The modern-day lavatory is one of the greatest leaps of mankind in the history of indoor plumbing. Our loo can be anything from a place to do the unmentionable, to a place of refuge after a stressful day. That’s why we must treat our toilets with the utmost love and respect. And not only because limescale and grime is unsightly to look at, but because it can also be damaging. Here’s our guide on how to remove limescale from your toilet.
Limescale – What is it?
Before we attempt to tackle limescale, we need to know what it is. Limescale consists mainly of calcium carbonate (CaCO3. Limescale is also known as “hard water”. It’s generally found in kettles, hot water pipes, boilers, and toilets. Generally in places where hot water, with the so-called “hard water” in it, evaporates and leaves the dry white hardness that is limescale. It can then with time discolour in a very unsightly manner. The colours vary from a wide range of colours. These colours can be whitish, light brown, reddish-brown, pinkish brown, or even dark brown.
How to Remove Limescale from Your Toilet?
Now, there are a lot of myths out there, a few of which we will de-bunk further down. But for now, we’ll give you the best options for DIY toilet cleaning. First things first, here’s a list of things you will need before tackling the limescale:
- white vinegar;
- sandpaper (medium-grain and fine-grain)
That’s it! You could also stick to shop-bought products (not bleach) if you prefer, but the highly-acidic nature of vinegar is sure to get the job done. The choice is all yours! Now, here’s our method to the madness:
1. How to remove limescale from your toilet with sandpaper?
Get your medium-grain sandpaper ready.
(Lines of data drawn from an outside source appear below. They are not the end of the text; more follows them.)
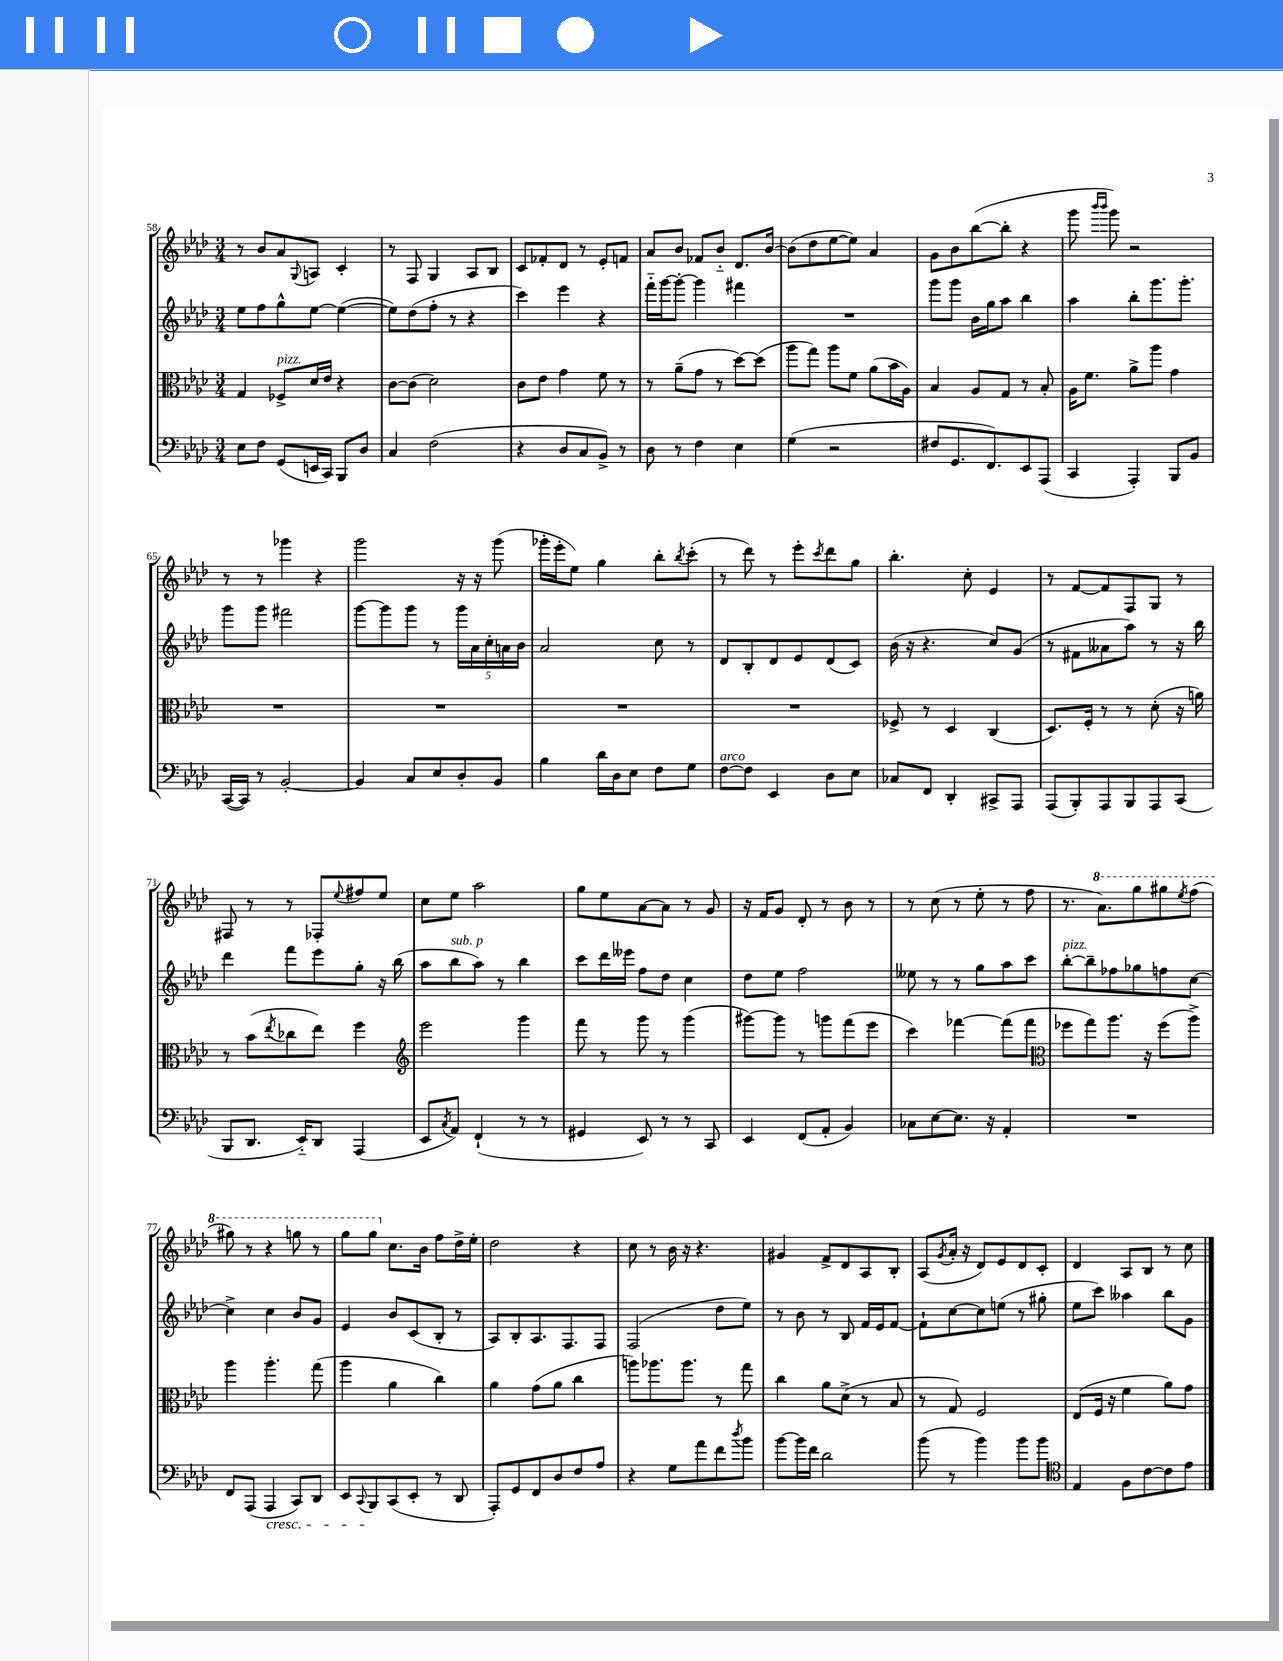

**kern	**kern	**kern	**kern
*staff4	*staff3	*staff2	*staff1
*clefF4	*clefC3	*clefG2	*clefG2
*k[b-e-a-d-]	*k[b-e-a-d-]	*k[b-e-a-d-]	*k[b-e-a-d-]
*M3/4	*M3/4	*M3/4	*M3/4
8E-	4G	8ee-	8r
8F	.	8ff	8b-
(8GG	8F-^	8gg^^	8a-
.	.	.	8qqG
16EE	16d-	[8ee-	8A
16CC)	16e-	.	.
8BBB-	4r	(4ee-_	4c'
8D-	.	.	.
=	=	=	=
4C	[8c	8ee-])	8r
.	(8c]	(8dd-	8F
(2F	2d-)	8ff'	4G
.	.	8r	.
.	.	4r	8A-
.	.	.	8B-
=	=	=	=
4r	8c	4ccc)	8c
.	8e-	.	8f-'
8D-	4g	4eee-	8d-
8C	.	.	8r
8BB-^)	8f	4r	8e-'
8r	8r	.	8f
=	=	=	=
8D-	8r	16fff'~	8a-
.	.	[16ggg	.
8r	(8a-~	8ggg'_	8b-
4F	8g	4ggg]	8f-
.	8r	.	8b-'~
4E-	[8dd-)	4fff#	8.d-
.	(8dd-]	.	.
.	.	.	[16b-
=	=	=	=
(4G	8aa-	2.r	(8b-]
.	8gg)	.	8dd-
2r	8aa-	.	[8ee-
.	8f	.	8ee-])
.	(8a-	.	4a-
.	16b-	.	.
.	16A-)	.	.
=	=	=	=
8F#	4B-	8ggg	8g
8.GG	.	8ggg	8b-
.	8A-	16b-	([8bb-
8.FF)	.	16gg	.
.	8G	8aa-	8bb-']
8EE-	8r	4bb-	4r
(8AAA-	8B-'	.	.
=	=	=	=
4CC	16A-	4aa-	8ggg
.	8.f	.	.
.	.	.	16qqbbb-
.	.	.	16qqbbb-
.	.	.	8ggg)
4AAA-')	8a-^	8bb-'	2r
.	8aa-	8.ggg	.
8BBB-	4g	.	.
.	.	8.ggg'	.
8BB-	.	.	.
=	=	=	=
([16CC	2.r	8ggg	8r
16CC])	.	.	.
8r	.	8ggg	8r
[2BB-'	.	2fff#	4ggg-
.	.	.	4r
=	=	=	=
4BB-]	2.r	[8ggg	2ggg
.	.	8ggg]	.
8C	.	8ggg	.
8E-	.	8r	.
8D-'	.	20ggg	16r
.	.	20a-	.
.	.	.	16r
.	.	20cc'	.
8BB-	.	.	(8ggg
.	.	20a	.
.	.	20b-	.
=	=	=	=
4B-	2.r	2a-	16ggg-'
.	.	.	16eee-'
.	.	.	8ee-)
16d-	.	.	4gg
16D-	.	.	.
8E-	.	.	.
8F	.	8cc	8bb-'
.	.	.	8qbb-
8G	.	8r	(8ccc'
=	=	=	=
[8F	2.r	8d-	8r
8F]	.	8B-'	8ddd-)
4EE-	.	8d-	8r
.	.	8e-	8eee-'
.	.	.	8qccc
8D-	.	(8d-	8ddd-
8E-	.	8c)	8gg
=	=	=	=
8C-	8F-^	(16b-	4.bb-'
.	.	16r	.
8FF	8r	4.r	.
4DD-'	4D-	.	.
.	.	.	8cc'
8CC#^	(4C	8cc)	4e-
8AAA-	.	(8g	.
=	=	=	=
(8AAA-	8.D-)	8r	8r
8BBB-')	.	8f#	[8f
.	16F'	.	.
8AAA-	8r	8a--	8f]
8BBB-	8r	8aa-)	8F
8AAA-	(8d-'	8r	8G
(8CC	16r	16r	8r
.	16a)	16bb-	.
=	=	=	=
8BBB-	8r	4ddd-	8F#
8.DD-	(8b-	.	8r
.	8qee-	.	.
.	8cc-	8fff	8r
16EE-'~)	.	.	.
8DD-	8ee-)	8eee-	8F-'
.	.	.	8qqee-
(4AAA-	4ff	8gg'	8ff#
.	.	16r	8ee-
.	.	(16bb-	.
=	=	=	=
*	*clefG2	*	*
8EE-	2eee-	8aa-	8cc
8qC	.	.	.
8AA-)	.	8bb-	8ee-
(4FF`	.	8aa-)	2aa-
.	.	8r	.
8r	4ggg	4bb-	.
8r	.	.	.
=	=	=	=
4GG#	8fff	8ccc	8gg
.	8r	16ddd-	8ee-
.	.	16eee--	.
8EE-)	8ggg	8ff	[8a-
8r	8r	8dd-	8a-]
8r	(4ggg	4cc	8r
8CC	.	.	8g
=	=	=	=
4EE-	[8ggg#)	8dd-	16r
.	.	.	16f
.	8ggg#]	8ee-	8g
(8FF	8r	2ff	8d-'
8AA-'	8ggg	.	8r
4BB-)	(8fff	.	8b-
.	8eee-	.	8r
=	=	=	=
8C-	4ccc)	8ee--	8r
[8E-	.	8r	(8cc
8.E-]	[4fff-	8r	8r
.	.	8gg	8ee-'
16r	.	.	.
4AA-'	(8fff-]	8aa-	8r
.	8fff-	8ccc	8ff
=	=	=	=
*	*clefC3	*	*
2.r	8ff-	[8bb-'	8.r
.	8gg)	8bb-~]	.
.	.	.	8.aa-)
.	8.aa-	8ff-	.
.	.	8gg-	8ggg
.	16r	.	.
.	(8ff-	8ff	8ggg#
.	.	.	8qeee-
.	8aa-^)	[8cc	(8fff
=	=	=	=
8FF	4aa-	4cc^]	8ggg#)
(8AAA-	.	.	8r
4AAA-	4.aa-'	4cc	4r
8CC)	.	8b-	8ggg
8DD-	(8gg	8g	8r
=	=	=	=
8EE-	4aa-	4e-	8ggg
8qqCC	.	.	.
8BBB-	.	.	8ggg
(8CC	4a-	8b-	8.cc
8EE-'	.	(8c	.
.	.	.	16b-
8r	4cc)	8B-'	8ff
8DD-	.	8r	16dd-^
.	.	.	16ee-'
=	=	=	=
8AAA-')	4a-	8A-)	2dd-
8GG	.	8B-'	.
8FF	(8g	8.A-	.
8D-	8a-	.	.
.	.	8.F	.
8F	4cc	.	4r
8A-	.	8F	.
=	=	=	=
4r	8aa)	(2F	8cc
.	8.aa-	.	8r
8G	.	.	16b-
.	8.aa-	.	16r
8a-	.	.	4.r
8f	8r	8dd-	.
8qdd-	.	.	.
8b-	8gg	8ee-)	.
=	=	=	=
[8b-	4cc	8r	4g#
16b-]	.	8b-	.
16f	.	.	.
2d-	8a-	8r	8f^
.	(8d-^	8B-	8d-
.	8r	16f	8A-
.	.	16e-	.
.	8B-	[8f	8B-'
=	=	=	=
(8b-	8r	8f`]	(8A-
.	.	.	8qg
8r	8G)	[8cc	16a-'
.	.	.	16r
4b-)	2F	8cc]	8d-)
.	.	(8ee	8e-
8b-	.	8r	8d-
8b-	.	8gg#'	8c'
=	=	=	=
*clefC4	*	*	*
4E-	(8E-	8ee-	4d-
.	16F	8ccc)	.
.	16r	.	.
8F	4f	4aa--	8A-
[8c	.	.	8B-
8c]	8a-)	8bb-	8r
8e-	8g	8g	8cc
==	==	==	==
*-	*-	*-	*-
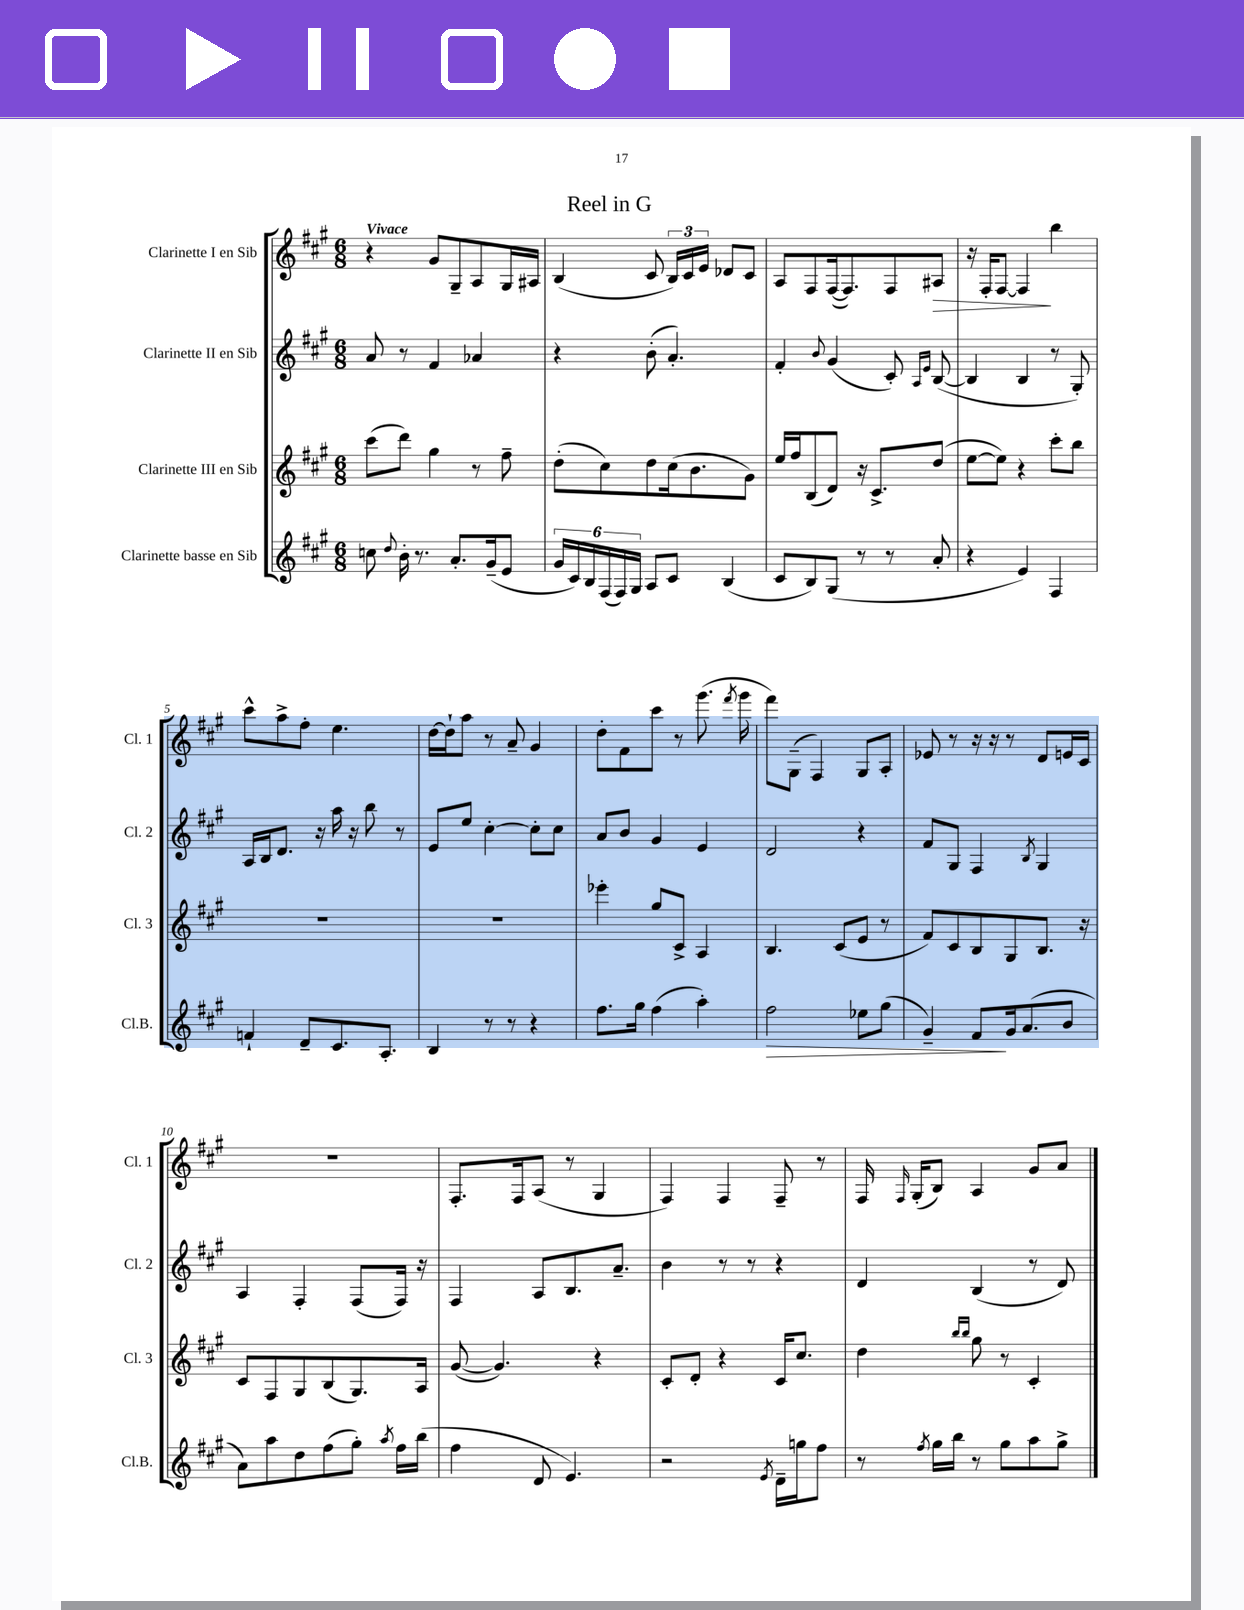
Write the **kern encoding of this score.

**kern	**kern	**kern	**kern
*staff4	*staff3	*staff2	*staff1
*clefG2	*clefG2	*clefG2	*clefG2
*k[f#c#g#]	*k[f#c#g#]	*k[f#c#g#]	*k[f#c#g#]
*M6/8	*M6/8	*M6/8	*M6/8
8cc	(8ccc#	8a	4r
8qqdd	.	.	.
16b'	8ddd)	8r	.
8.r	.	.	.
.	4gg#	4f#	8g#
8.a'	.	.	8G#~
.	8r	4a-	8A
(16g#~	.	.	.
8e	8ff#~	.	16G#
.	.	.	16A#
=	=	=	=
24g#	(8dd'	4r	(4B
24c#)	.	.	.
24B	.	.	.
(24F#	8cc#)	.	.
24F#)	.	.	.
24G#	.	.	.
8A	8dd	(8b'	8c#
8c#	(16cc#	4.a')	24B)
.	.	.	24c#
.	8.b	.	.
.	.	.	24e
(4B	.	.	8d-
.	8g#)	.	8c#
=	=	=	=
8c#	16ee	4f#'	8A
.	16ff#	.	.
8B)	(8B	.	8F#
.	.	8qqb	.
(8G#	8d)	(4g#	([16F#
.	.	.	8.F#])
8r	16r	.	.
.	8.c#^	.	.
8r	.	8c#')	8F#
.	.	16qqA	.
.	.	16qqe	.
8a'	(8dd	([8B	8A#
=	=	=	=
4r	[8ee	4B]	16r
.	.	.	16F#'
.	8ee])	.	[8F#
4e)	4r	4B	4F#]
4F#	8ccc#'	8r	4bb
.	8bb	8G#')	.
=	=	=	=
4f`	2.r	16A	8ccc#^^
.	.	16B	.
.	.	8.d	8aa^
8d~	.	.	8ff#'
.	.	16r	.
8.c#	.	16aa	4.ee
.	.	16r	.
.	.	8bb	.
8.A'	.	.	.
.	.	8r	.
=	=	=	=
4B	2.r	8e	[16dd
.	.	.	16dd`]
.	.	8ee	8aa
8r	.	[4cc#'	8r
8r	.	.	8a~
4r	.	8cc#']	4g#
.	.	8cc#	.
=	=	=	=
8.ff#	4eee-'	8a	8dd'
.	.	8b	8f#
16gg#	.	.	.
(4ff#	8gg#	4g#	8ccc#
.	8c#^	.	8r
4aa')	4A	4e	(8.ggg#
.	.	.	8qfff#
.	.	.	16ggg#
=	=	=	=
2ff#	4.B	2d	8fff#)
.	.	.	(8G#~
.	.	.	4F#)
.	(8c#	.	.
8ee-	8e	4r	8G#
(8gg#	8r	.	8A'
=	=	=	=
4g#~)	8f#)	8f#	8e-
.	8c#	8G#	8r
8f#	8B	4F#	16r
.	.	.	16r
16g#	8G#	.	8r
(8.a	.	.	.
.	.	8qB	.
.	8.B	4G#	8d
8b	.	.	16e
.	16r	.	16c#
=	=	=	=
8a)	8c#	4A	2.r
8aa	8F#	.	.
8dd	8G#	4F#'	.
(8ff#	(8B	.	.
8gg#')	8.G#)	(8F#	.
8qaa	.	.	.
16ff#	.	16F#)	.
(16bb	16A	16r	.
=	=	=	=
4ff#	([8g#	4F#	8.F#'
.	4.g#])	.	.
.	.	.	16F#
8d	.	8A	(8A
4.e)	.	8.B	8r
.	4r	.	4G#
.	.	8.a~	.
=	=	=	=
2r	8c#'	4b	4F#)
.	8d'	.	.
.	4r	8r	4F#
.	.	8r	.
8qe	.	.	.
16d~	16c#	4r	8F#~
16gg	8.cc#	.	.
8ff#	.	.	8r
=	=	=	=
8r	4dd	4d	16F#
.	.	.	16qqF#
.	.	.	(16G#'
8qff#	.	.	.
16gg#	.	.	8B)
16bb	.	.	.
.	16qqbb	.	.
.	16qqbb	.	.
8r	8gg#	(4B	4A
8gg#	8r	.	.
8aa	4c#'	8r	8g#
8gg#^	.	8d)	8a
==	==	==	==
*-	*-	*-	*-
Now you’re all set. Start gently rubbing the limescaled area. Keep doing so until you get to the thinnest and last layer of limescale. Now, you don’t want to scratch your glorious toilet bowl, so now it’s time to crack out the fine-grain sandpaper. Use it to gently buff the area, slowly but surely getting rid of the nasty limescale. When you are done, flush the toilet to remove the residue. Proceed to clean your toilet as per usual.
2. How to remove limescale from your toilet with vinegar?
Pour a litre of white vinegar down the toilet bowl. Soak the toilet nicely, getting all the edges of the bowl. Leave to sit for a good 3-4 hours before moving on to the next step. Next, get a good toilet brush, scrubbing brush, or anything with a rough surface that is suitable for the job of scrubbing the toilet bowl. Scrub the afflicted area, and everywhere else, thoroughly while adding more vinegar. Now flush the loo to wash away all residue. Repeat this process until you’ve conquered the devilish limescale.
De-bunking Limescale Removal Myths
Now, there are a lot of limescale myths out there. That’s why we’re here today to let you know how NOT to remove limescale from your toilet. So, as far as we can see, there are 2 main limescale removal myths out there that we have tried and tested. They are a definite NO for toilet cleaning. Here are the top two most unreliable methods for removing limescale:
Removing limescale with bleach
Bleach is a trusty household friend. It helps with pretty much everything around the house. From grease stains, to darkened surfaces – bleach is your product for the job. But, unfortunately, this is not the case when it comes to limescale. When you use bleach on limescale it doesn’t remove it at all. It only lightens it, giving the illusion that it’s worked. This, in the long run, is far more dangerous to your toilet than helpful. Built-up limescale can cause serious toilet blockage.
Removing limescale with Coca-Cola
This is another hard NO. When we tried coca-cola on the limescale stain, we were left with an even worse discolouration. The idea behind the coca-cola method is that the acidic nature will break down and get rid of the limescale. But, unfortunately, that’s not how it works. All you get is a more cola coloured limescale stain.